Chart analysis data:
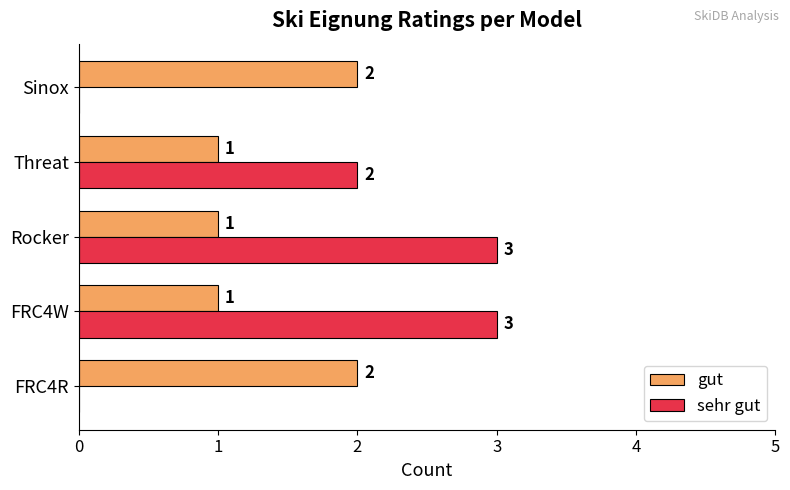

The value of sehr gut at Rocker is 2. True or false?

False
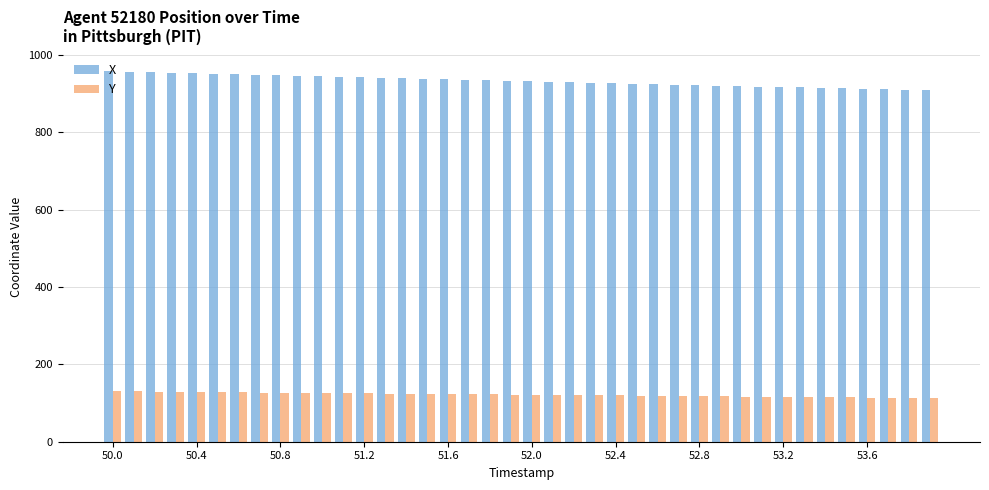

Rank the series by their maximum value, from lowest to highest.

Y, X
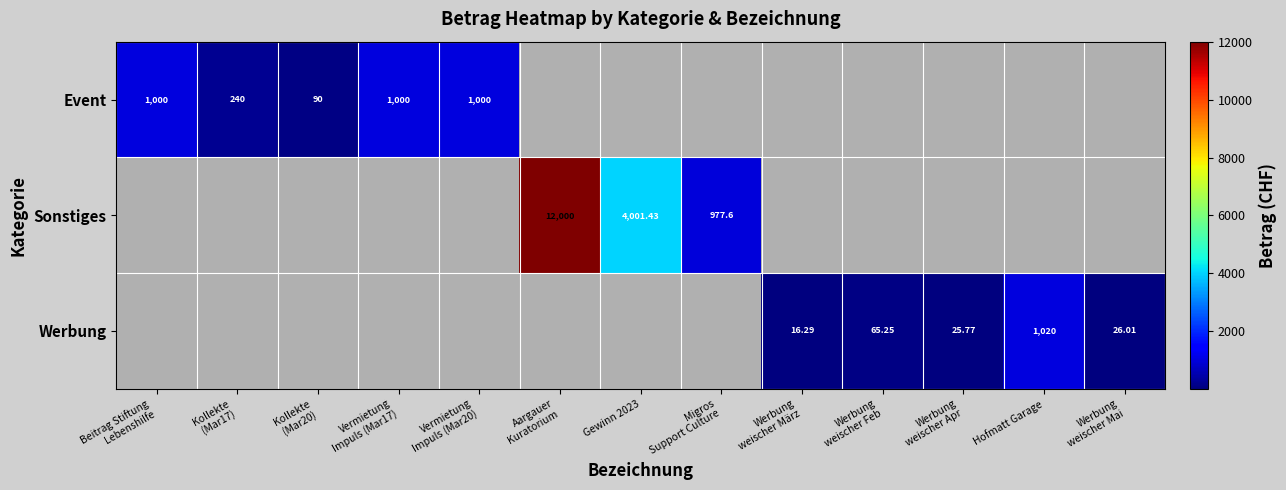

What is the greatest value displayed?

12000.0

» **WHAT TO WORK ON**:
Report every line of the listing above that contains the string "value". Case counts.

» **ANSWER AREA**:
The value of sehr gut at Rocker is 2. True or false?
Rank the series by their maximum value, from lowest to highest.
What is the greatest value displayed?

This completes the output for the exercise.